• [Избранный отрывок]:
* * * * * * *

Церковная иерархия считала себя представительницей большинства народа и потому отвергала любой политический проект, если в нём «католик» и «кубинец» не синонимы[3]. I Национальный кубинский католический конгресс, прошедший в декабре 1959 года, стал воплощением этой позиции, не вполне учитывавшей креольский антиклерикализм, плод союза между троном и алтарём и церковной враждебности к освободительным движениям XIX века. Все католики были приглашены к участию в этом конгрессе, призванном продемонстрировать, что религия жива, а коммунистическое влияние отторгается. Многочисленные контакты между иерархией и правительством на этапе подготовки к конгрессу показывают, что в конце 1959 года епископы ещё думали, что могут воздействовать на революционный процесс посредством социального учения Церкви[4]. Эта надежда быстро развеялась в первые месяцы следующего года.

Разрыв (1960-61)

Со второй половины 1959 года стало очевидно, что новое правительство сближается с Советским Союзом. В феврале 1960 года Кубу посетил Анастас Иванович Микоян, заместитель председателя Совета министров СССР. Большинство клириков на острове – испанцы, пострадавшие от последствий гражданской войны, – могли объяснить, как надо понимать такое событие.

В тот год прозвучало немало епископских высказываний о несовместимости между коммунизмом и христианской верой. Тогда напряжённость вылилась в физическую агрессию, и епископы написали Фиделю Кастро открытое письмо, в котором жаловались на антирелигиозную кампанию национального масштаба и просили высказаться об этом деле[5]. В ответ Кастро поставил знак равенства между антикоммунизмом, контрреволюцией и антикатолическими настроениями. Однако присутствие трёх священников и многочисленных руководителей-мирян в войске, вторгшемся в залив Свиней в апреле 1961 года, предоставило правительству доказательство того, что Церковь активно сопротивляется повороту революции к марксизму.

В июне 1961 года были национализированы все частные учебные заведения, включая католические: два университета и 324 школы. Правительство также вмешалось в деятельность СМИ, а в сентябре того же года более ста пастырей были изгнаны с Кубы. Многие другие священники и монашествующие покинули страну, опасаясь репрессий и/или потому что были упразднены их монашеские институты. В конце этого периода практически вся неприходская инфраструктура перешла в руки государства, и Церковь утратила возможность формировать общественное мнение[6]. Хотя меньшинство мирян продолжали называть себя католиками, многие эмигрировали в ответ на меры революционного правительства, а прочие отдалились от Церкви по политическим соображениям или из-за внешнего давления[7].

Сопротивление (1962-68)

* * * * * * *

• [Выдержки из данных]:

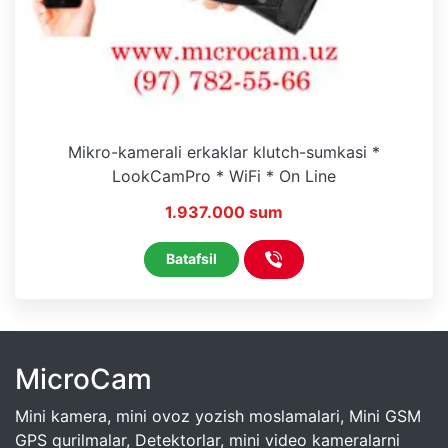
Mikro-kamerali erkaklar klutch-sumkasi *
LookCamPro * WiFi * On Line
1.937.000 sum
Batafsil
MicroCam
Mini kamera, mini ovoz yozish moslamalari, Mini GSM
GPS qurilmalar, Detektorlar, mini video kameralarni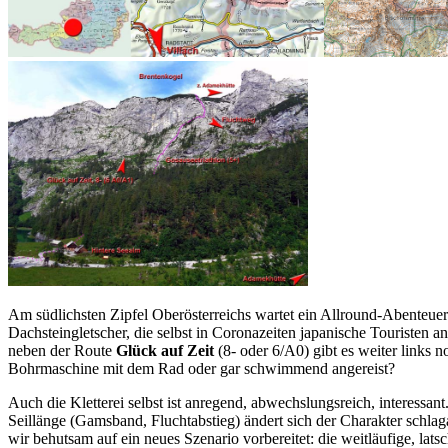
Am südlichsten Zipfel Oberösterreichs wartet ein Allround-Abenteuer
Dachsteingletscher, die selbst in Coronazeiten japanische Touristen 
neben der Route
Glück auf Zeit
(8- oder 6/A0) gibt es weiter links 
Bohrmaschine mit dem Rad oder gar schwimmend angereist?
Auch die Kletterei selbst ist anregend, abwechslungsreich, interessan
Seillänge (Gamsband, Fluchtabstieg) ändert sich der Charakter schla
wir behutsam auf ein neues Szenario vorbereitet: die weitläufige, la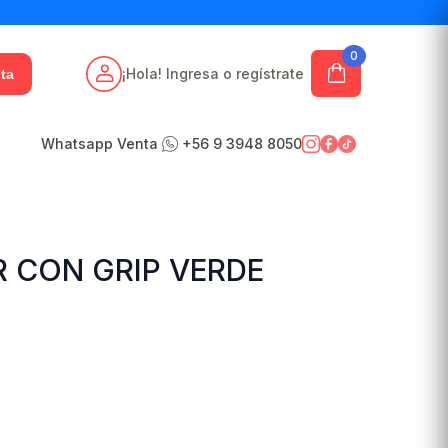
0
¡Hola! Ingresa o regístrate
ta
Whatsapp Venta
+56 9 3948 8050
 CON GRIP VERDE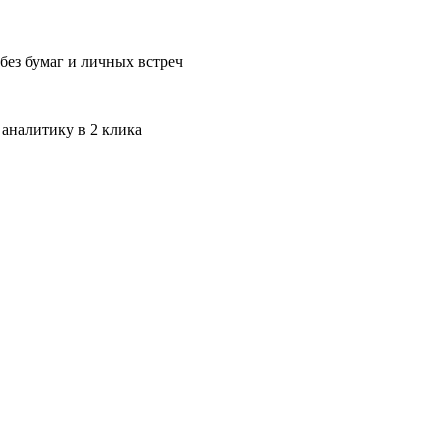
без бумаг и личных встреч
 аналитику в 2 клика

* * * * * * *

• [Что сделать]:
(1) Перепишите слово в слово часть отрывка о католической Церкви на Кубе, начиная с «Церковная иерархия считала» и далее вплоть до «Разрыв (1960-61)».
(2) Сколько школ было национализировано в июне 1961 года, согласно отрывку о католической Церкви на Кубе?
(3) Что идёт дальше в отрывке о католической Церкви на Кубе? Напишите продолжение, начиная сразу после его последних слов.

• [Ответы по порядку]:
(1)
Церковная иерархия считала себя представительницей большинства народа и потому отвергала любой политический проект, если в нём «католик» и «кубинец» не синонимы[3]. I Национальный кубинский католический конгресс, прошедший в декабре 1959 года, стал воплощением этой позиции, не вполне учитывавшей креольский антиклерикализм, плод союза между троном и алтарём и церковной враждебности к освободительным движениям XIX века. Все католики были приглашены к участию в этом конгрессе, призванном продемонстрировать, что религия жива, а коммунистическое влияние отторгается. Многочисленные контакты между иерархией и правительством на этапе подготовки к конгрессу показывают, что в конце 1959 года епископы ещё думали, что могут воздействовать на революционный процесс посредством социального учения Церкви[4]. Эта надежда быстро развеялась в первые месяцы следующего года.

Разрыв (1960-61)

(2) 324 школы.

(3)
Многие из пишущих об этом периоде пользуются ярлыком «молчащая Церковь», имея в виду стратегию, избранную Церковью, чтобы выжить и избежать дальнейших столкновений с социалистическим режимом. Согласно этим авторам, Церковь практически ограничивалась отправлением культа и не могла ни вести социальную работу, ни благовествовать[8].

Отсутствие документов учительства Церкви за этот период в официальном сборнике La voz de la Iglesia en Cuba (Голос Церкви на Кубе) как будто служит подтверждением такого мнения. Однако категория «молчащей Церкви» позаимствована из опыта Восточной Европы и не вполне соответствует кубинской исторической реальности. В те годы не прекращалось общение между настоятелями приходов и епископами, и по крайней мере один из них состоял в переписке с революционным руководством для решения конкретных проблем[9].

Церковь, хотя и держалась скромно, никогда не исчезала из публичного пространства: например, о. Игнасио Биаин Моюа и Карлос Мануэль де Сеспедес часто публиковали статьи на религиозные темы в ежедневной газете El Mundo[10]. В 1962 году начал выходить бюллетень Vida cristiana (Христианская жизнь), с января 1963 года он распространялся по всей стране и стал официальным рупором Церкви. Пока заседал II Ватиканский собор, эти СМИ информировали публику о его дебатах и выводах. В те годы не прекращались встречи епископской конференции и её рабочих групп. Хотя число верных на мессах резко сократилось, епископы продолжали посещать свои общины, особенно в престольные праздники, а общины в свою очередь продолжали совершать таинства и преподавать наставление в вере. Это показывает, что кажущееся молчание было не отсутствием Церкви в публичном пространстве, а скорее активным сопротивлением под тяжким давлением на её членов, принуждаемых отказаться от церковной жизни.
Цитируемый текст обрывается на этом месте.